After the verdict, Attorney General Merrick Garland stated: "Sam Bankman-Fried thought that he was above the law. Today's verdict proves he was wrong. This case should send a clear message to anyone who tries to hide their crimes behind a shiny new thing they claim no one else is smart enough to understand: the Justice Department will hold you accountable." Bankman-Fried's defense team stated they would likely appeal, adding that they intended to "vigorously fight the charges."

A new trial of Bankman-Fried was scheduled to begin on March 11, 2024, at the same court with five counts cited, including bank fraud and the bribery of Chinese officials, after the prosecution's request to have some of their charges tried separately was granted in June 2023 by a U.S. judge.

On December 30, 2023, prosecutors announced that they will not conduct a second trial on the five outstanding charges, arguing that "strong public interest" in a prompt resolution of the case, combined with the fact that the evidence that would have been presented at the second trial was already presented at the first trial, as well as the fact that a second trial would not affect how much time Bankman-Fried could spend in prison, meant a second trial was not necessary.

On March 28, 2024, Bankman-Fried was sentenced to 25 years in federal prison. After his trial conviction and sentencing, Bankman-Fried was assigned federal inmate register number 37244-510, and incarcerated in the MDC Brooklyn.
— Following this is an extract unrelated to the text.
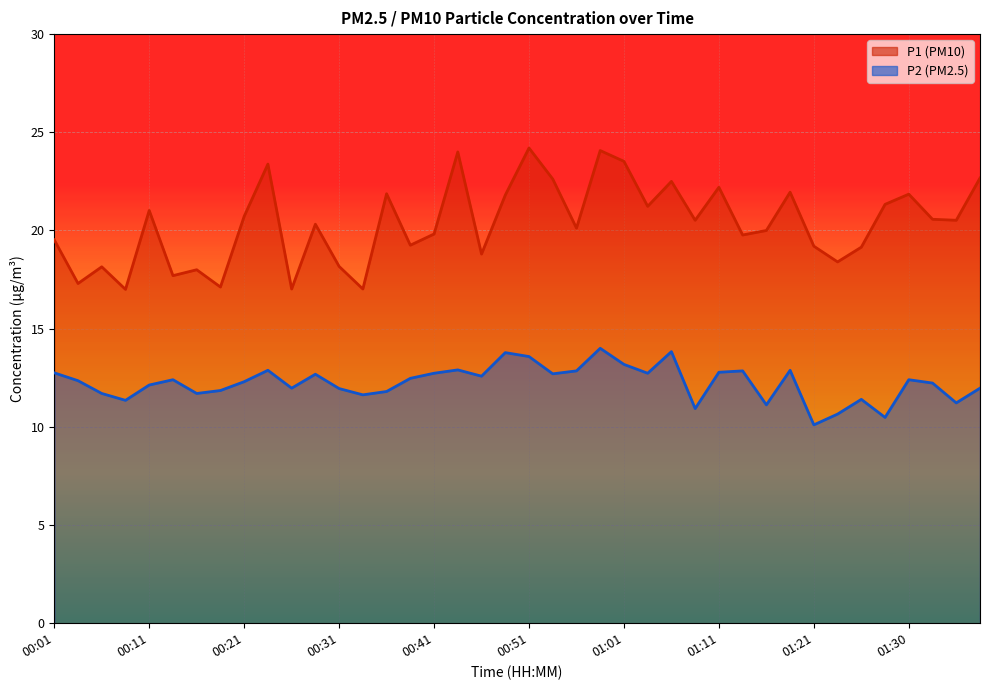

How many interior local peaks does the P1 series have?

13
A prison transfer process to FCI Mendota reportedly began on May 22, 2024. However, he requested to remain incarcerated in MDC Brooklyn while he pursued an appeal.

==Appeal==
On April 11, 2024, Bankman-Fried appealed his conviction and the 25-year prison sentence. It is believed the appeals process could take years. The appeal would need to convince the Second Circuit Court of Appeals that Bankman-Fried's legal rights were violated to the extent that his trial was unfair. If that effort fails, Bankman-Fried could then request the United States Supreme Court to hear his case. If his case is accepted by the Supreme Court, Bankman-Fried would then still need to convince that Court that his appeal argument is correct.
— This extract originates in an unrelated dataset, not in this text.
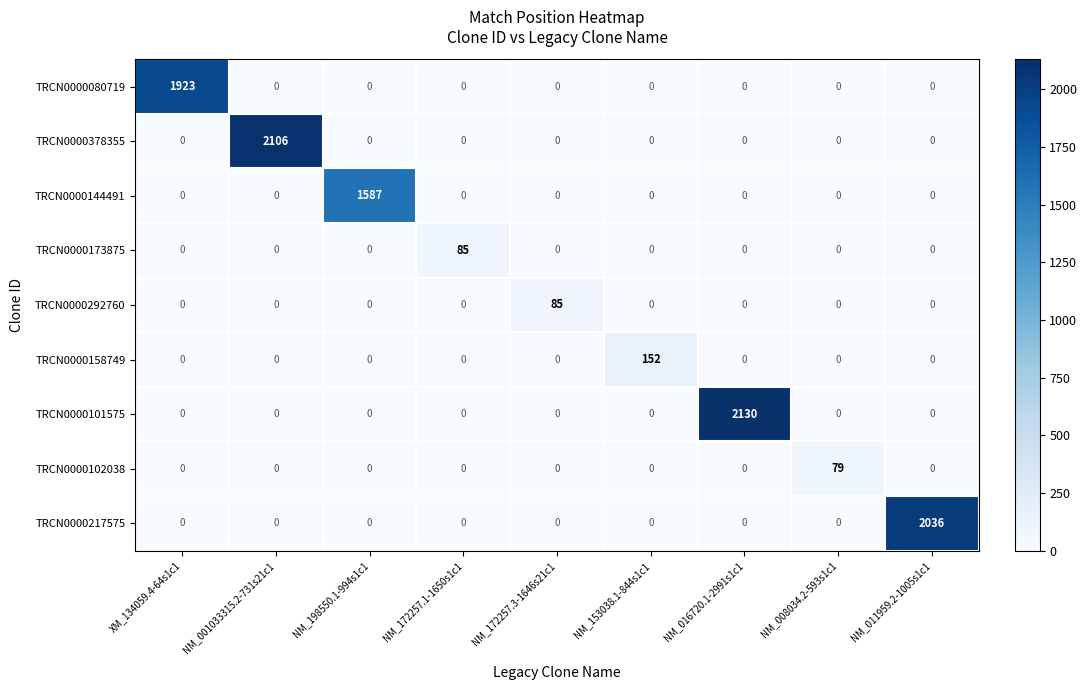

Which series has the widest spread of values?

TRCN0000101575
On September 13, 2024, Bankman-Fried asked for a new trial arguing that judge Kaplan was biased against him. Bankman-Fried's lawyers said the judge repeatedly mocked their defense counsel and criticized their questioning in front of jurors. He also alleged that the judge also prodded the jurors to reach a quick verdict by offering the jurors meals and rides home to stay late on the first day of deliberations.